◆ **What the task requires**: Report each line in the records below that contains the string "Starnberger". Case counts, so match capitalization exactly.
------------------------------------------------------------
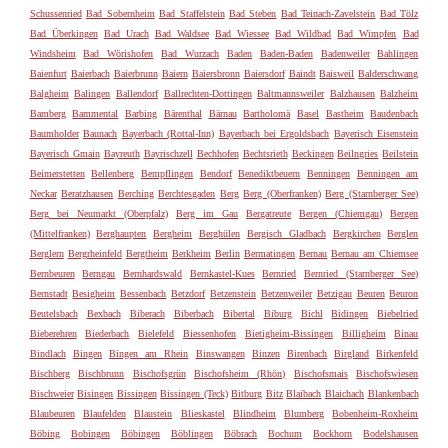
Schussenried
Bad Sobernheim
Bad Staffelstein
Bad Steben
Bad Teinach-Zavelstein
Bad Tölz
Bad Überkingen
Bad Urach
Bad Waldsee
Bad Wiessee
Bad Wildbad
Bad Wimpfen
Bad
Windsheim
Bad Wörishofen
Bad Wurzach
Baden
Baden-Baden
Badenweiler
Bahlingen
Baienfurt
Baierbach
Baierbrunn
Baiern
Baiersbronn
Baiersdorf
Baindt
Baisweil
Balderschwang
Balgheim
Balingen
Ballendorf
Ballrechten-Dottingen
Baltmannsweiler
Balzhausen
Balzheim
Bamberg
Bammental
Barbing
Bärenthal
Bärnau
Bartholomä
Basel
Bastheim
Baudenbach
Baumholder
Baunach
Bayerbach (Rottal-Inn)
Bayerbach bei Ergoldsbach
Bayerisch Eisenstein
Bayerisch Gmain
Bayreuth
Bayrischzell
Bechhofen
Bechtsrieth
Beckingen
Beilngries
Beilstein
Beimerstetten
Bellenberg
Bempflingen
Bendorf
Benediktbeuern
Benningen
Benningen am
Neckar
Beratzhausen
Berching
Berchtesgaden
Berg
Berg (Oberfranken)
Berg (Starnberger See)
Berg bei Neumarkt (Oberpfalz)
Berg im Gau
Bergatreute
Bergen (Chiemgau)
Bergen
(Mittelfranken)
Berghaupten
Bergheim
Berghülen
Bergisch Gladbach
Bergkirchen
Berglen
Berglern
Bergrheinfeld
Bergtheim
Berkheim
Berlin
Bermatingen
Bernau
Bernau am Chiemsee
Bernbeuren
Berngau
Bernhardswald
Bernkastel-Kues
Bernried
Bernried (Starnberger See)
Bernstadt
Besigheim
Bessenbach
Betzdorf
Betzenstein
Betzenweiler
Betzigau
Beuren
Beuron
Beutelsbach
Bexbach
Biberach
Biberbach
Bibertal
Biburg
Bichl
Bidingen
Biebelried
Bieberehren
Biederbach
Bielefeld
Biessenhofen
Bietigheim-Bissingen
Billigheim
Binau
Bindlach
Bingen
Bingen am Rhein
Binswangen
Binzen
Birenbach
Birgland
Birkenfeld
Bischberg
Bischbrunn
Bischofsgrün
Bischofsheim (Rhön)
Bischofsmais
Bischofswiesen
Bischweier
Bisingen
Bissingen
Bissingen (Teck)
Bitburg
Bitz
Blaibach
Blaichach
Blankenbach
Blaubeuren
Blaufelden
Blaustein
Blieskastel
Blindheim
Blumberg
Bobenheim-Roxheim
Böbing
Bobingen
Böbingen
Böblingen
Böbrach
Bochum
Bockhorn
Bodelshausen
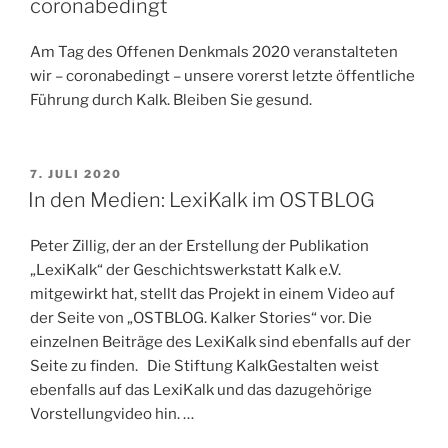
coronabedingt
und
widerborstig“
Am Tag des Offenen Denkmals 2020 veranstalteten
wir – coronabedingt – unsere vorerst letzte öffentliche
Führung durch Kalk. Bleiben Sie gesund.
VERÖFFENTLICHT
7. JULI 2020
AM
In den Medien: LexiKalk im OSTBLOG
Peter Zillig, der an der Erstellung der Publikation
„LexiKalk“ der Geschichtswerkstatt Kalk e.V.
mitgewirkt hat, stellt das Projekt in einem Video auf
der Seite von „OSTBLOG. Kalker Stories“ vor. Die
einzelnen Beiträge des LexiKalk sind ebenfalls auf der
Seite zu finden. Die Stiftung KalkGestalten weist
ebenfalls auf das LexiKalk und das dazugehörige
Vorstellungvideo hin. …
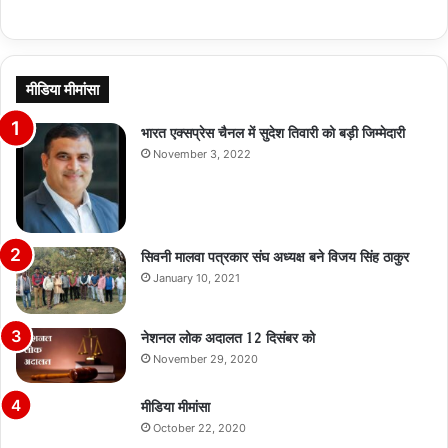
मीडिया मीमांसा
भारत एक्सप्रेस चैनल में सुदेश तिवारी को बड़ी जिम्मेदारी
November 3, 2022
सिवनी मालवा पत्रकार संघ अध्यक्ष बने विजय सिंह ठाकुर
January 10, 2021
नेशनल लोक अदालत 12 दिसंबर को
November 29, 2020
मीडिया मीमांसा
October 22, 2020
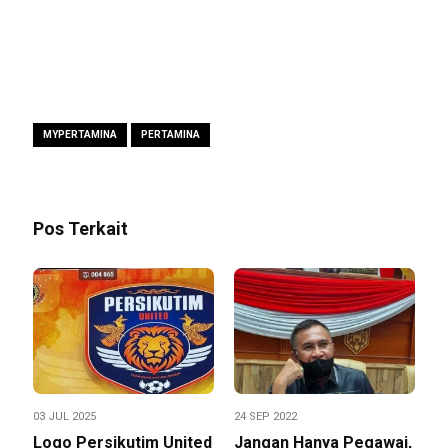
MYPERTAMINA
PERTAMINA
Pos Terkait
03 JUL 2025
24 SEP 2022
Logo Persikutim United
Jangan Hanya Pegawai,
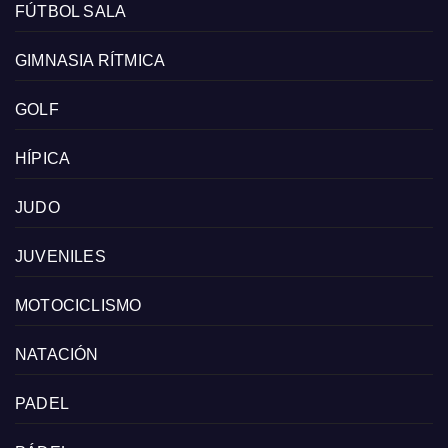
FÚTBOL SALA
GIMNASIA RÍTMICA
GOLF
HÍPICA
JUDO
JUVENILES
MOTOCICLISMO
NATACIÓN
PADEL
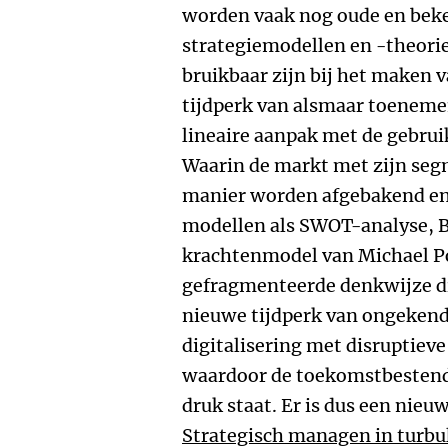
worden vaak nog oude en bek
strategiemodellen en -theorie
bruikbaar zijn bij het maken v
tijdperk van alsmaar toeneme
lineaire aanpak met de gebruike
Waarin de markt met zijn seg
manier worden afgebakend en
modellen als SWOT-analyse, B
krachtenmodel van Michael Po
gefragmenteerde denkwijze die
nieuwe tijdperk van ongekend
digitalisering met disruptiev
waardoor de toekomstbestend
druk staat. Er is dus een nie
Strategisch managen in turbu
------------------------------------------------------------
◆ **Output of the exercise**:
Berg (Starnberger See)
Bernried (Starnberger See)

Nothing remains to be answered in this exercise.